— Begin Materials provided —

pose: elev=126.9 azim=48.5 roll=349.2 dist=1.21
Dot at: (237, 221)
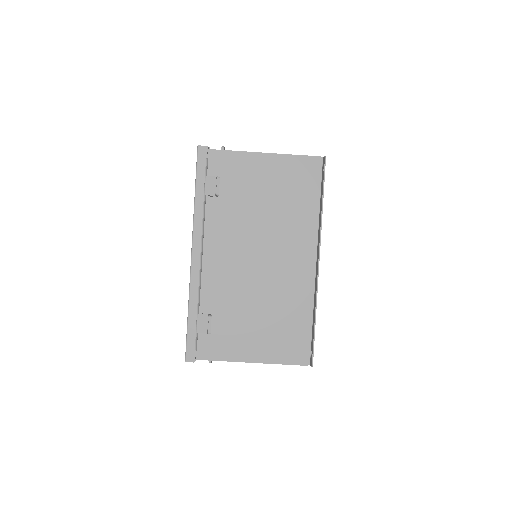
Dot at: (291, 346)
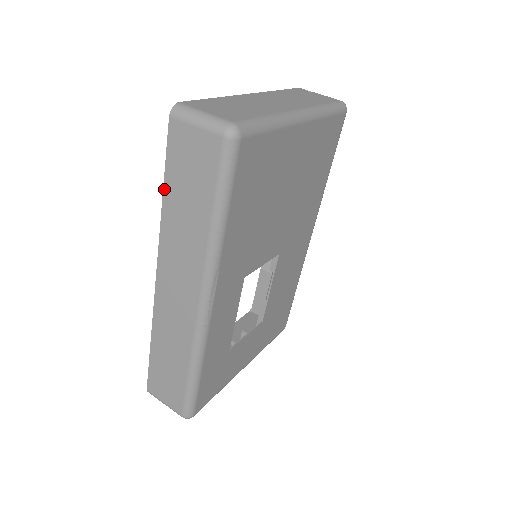
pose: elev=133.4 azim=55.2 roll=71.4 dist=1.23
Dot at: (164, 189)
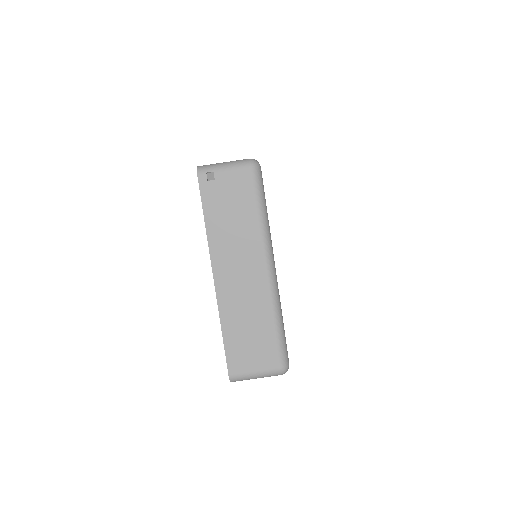
Dot at: occluded
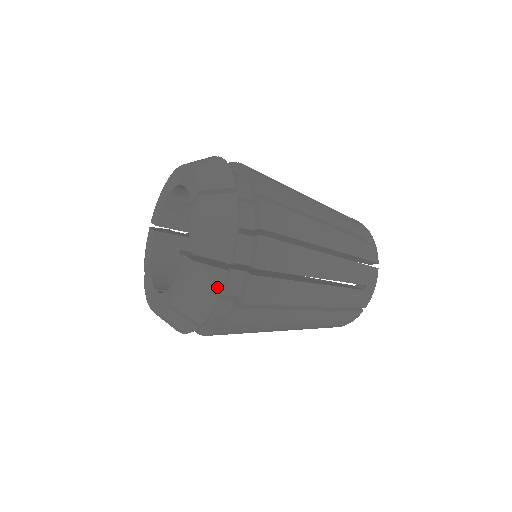
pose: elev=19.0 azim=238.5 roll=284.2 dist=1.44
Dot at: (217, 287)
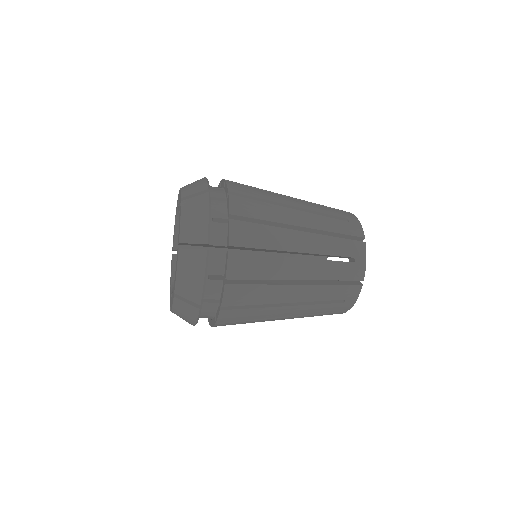
Dot at: (194, 315)
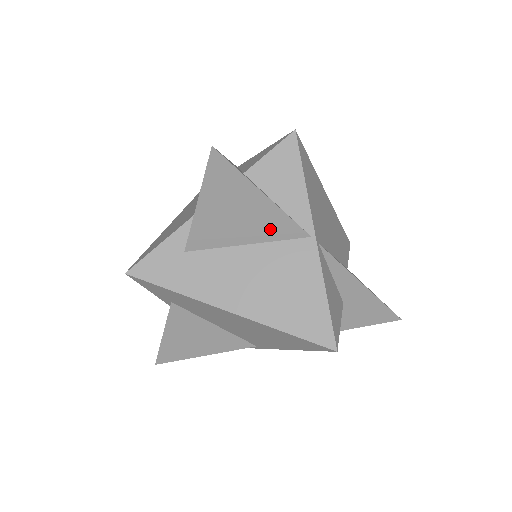
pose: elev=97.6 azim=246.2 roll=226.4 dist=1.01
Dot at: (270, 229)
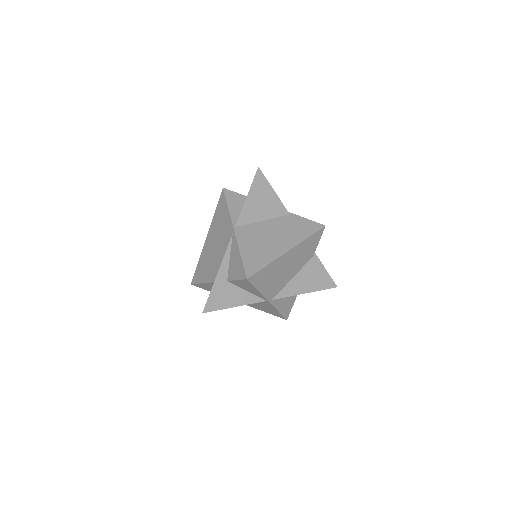
Dot at: occluded
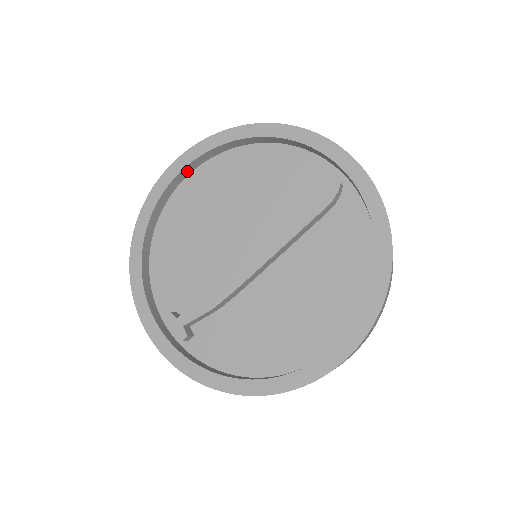
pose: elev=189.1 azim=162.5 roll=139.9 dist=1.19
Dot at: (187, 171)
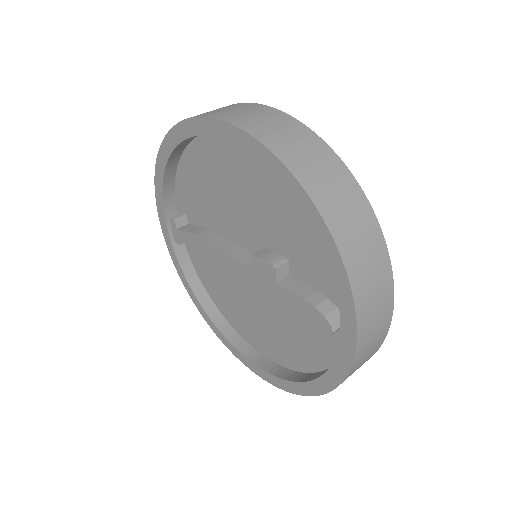
Dot at: occluded
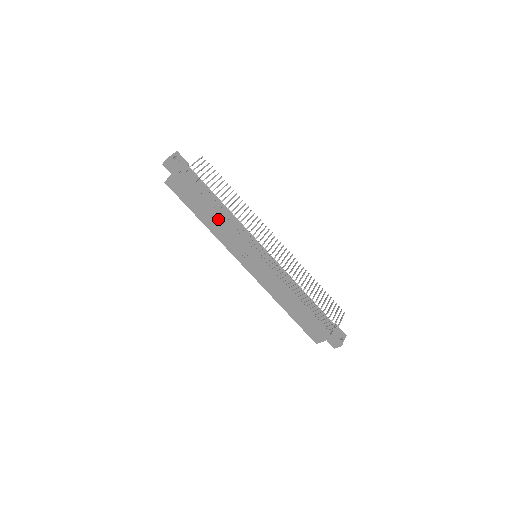
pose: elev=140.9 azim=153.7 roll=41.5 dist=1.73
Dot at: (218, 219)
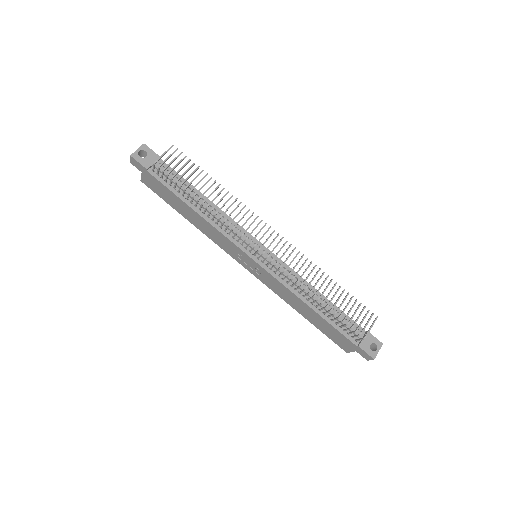
Dot at: (201, 219)
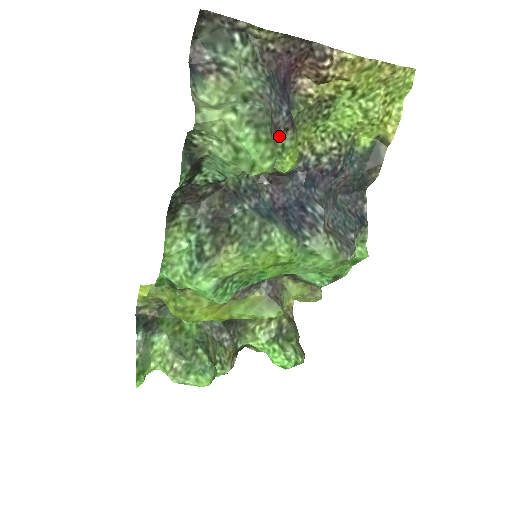
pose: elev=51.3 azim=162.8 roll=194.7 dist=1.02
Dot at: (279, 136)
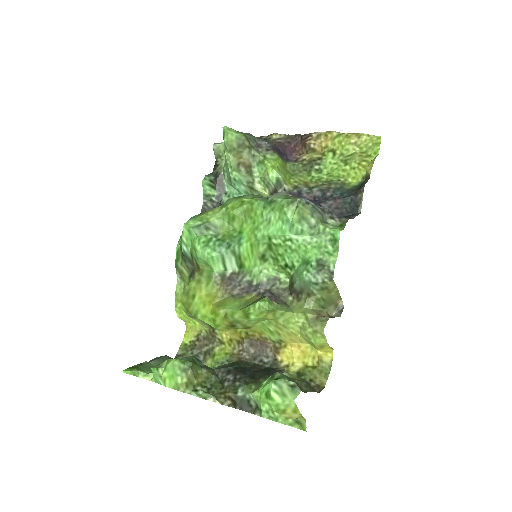
Dot at: (262, 151)
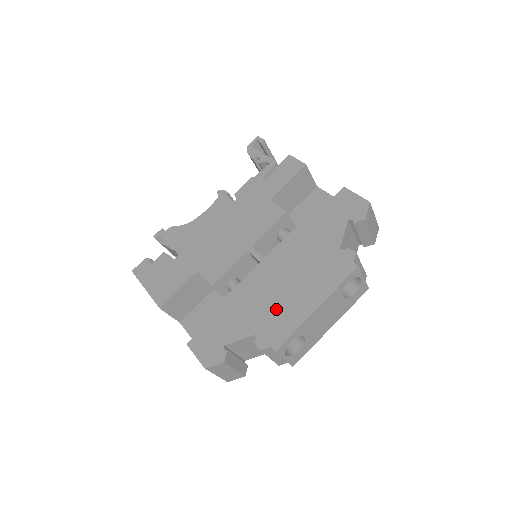
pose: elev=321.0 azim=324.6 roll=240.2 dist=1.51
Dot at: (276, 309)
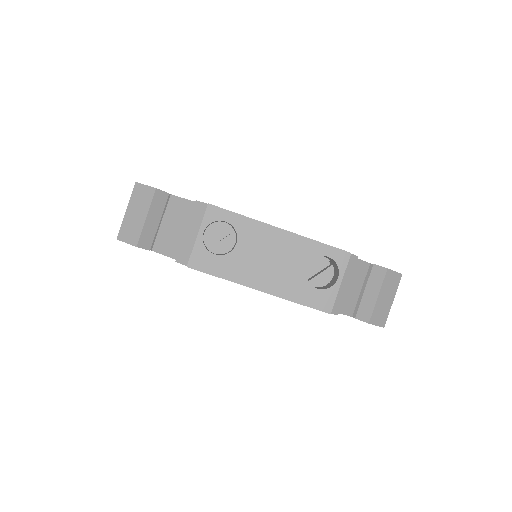
Dot at: occluded
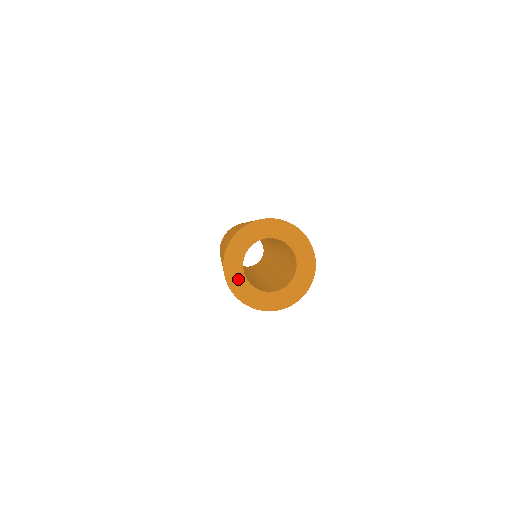
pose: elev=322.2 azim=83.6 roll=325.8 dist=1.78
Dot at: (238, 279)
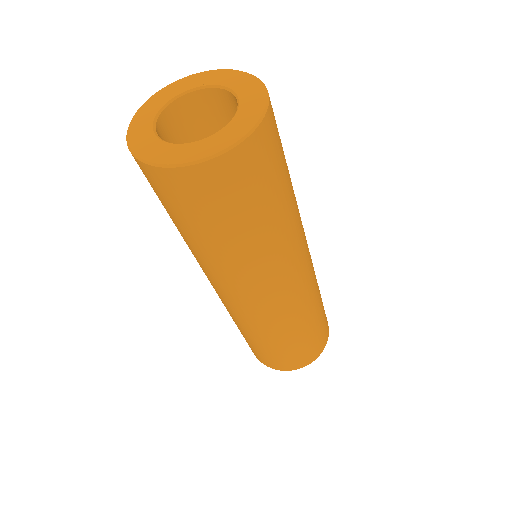
Dot at: (143, 132)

— End Materials provided —

Copy the listing above line for line, leaving out the pictures.

### Response below
pose: elev=126.9 azim=48.5 roll=349.2 dist=1.21
Dot at: (237, 221)
Dot at: (291, 346)
pose: elev=133.4 azim=55.2 roll=71.4 dist=1.23
Dot at: (164, 189)
Dot at: occluded
pose: elev=19.0 azim=238.5 roll=284.2 dist=1.44
Dot at: (217, 287)
Dot at: (194, 315)
pose: elev=97.6 azim=246.2 roll=226.4 dist=1.01
Dot at: (270, 229)
Dot at: occluded
pose: elev=189.1 azim=162.5 roll=139.9 dist=1.19
Dot at: (187, 171)
Dot at: occluded
pose: elev=140.9 azim=153.7 roll=41.5 dist=1.73
Dot at: (218, 219)
Dot at: (201, 219)
pose: elev=51.3 azim=162.8 roll=194.7 dist=1.02
Dot at: (279, 136)
Dot at: (262, 151)
pose: elev=321.0 azim=324.6 roll=240.2 dist=1.51
Dot at: (276, 309)
Dot at: occluded
pose: elev=322.2 azim=83.6 roll=325.8 dist=1.78
Dot at: (238, 279)
Dot at: (143, 132)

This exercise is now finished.